--- DADOS FORNECIDOS ---

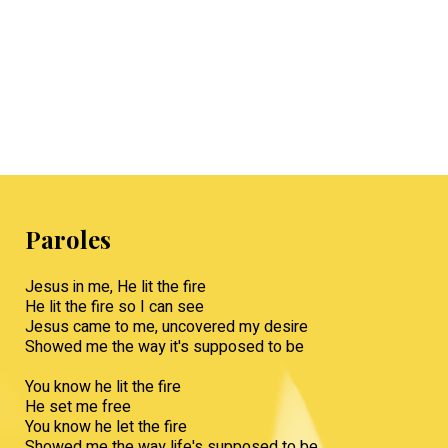
Paroles
Jesus in me, He lit the fire
He lit the fire so I can see
Jesus came to me, uncovered my desire
Showed me the way it's supposed to be
You know he lit the fire
He set me free
You know he let the fire
Showed me the way life's supposed to be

---

> [O QUE FAZER]
Troque "fire" por "flame" em todos os dados e reproduza o texto sem nenhuma outra alteração. Não inclua as imagens na resposta.

> [SOLUÇÃO]
Paroles
Jesus in me, He lit the flame
He lit the flame so I can see
Jesus came to me, uncovered my desire
Showed me the way it's supposed to be
You know he lit the flame
He set me free
You know he let the flame
Showed me the way life's supposed to be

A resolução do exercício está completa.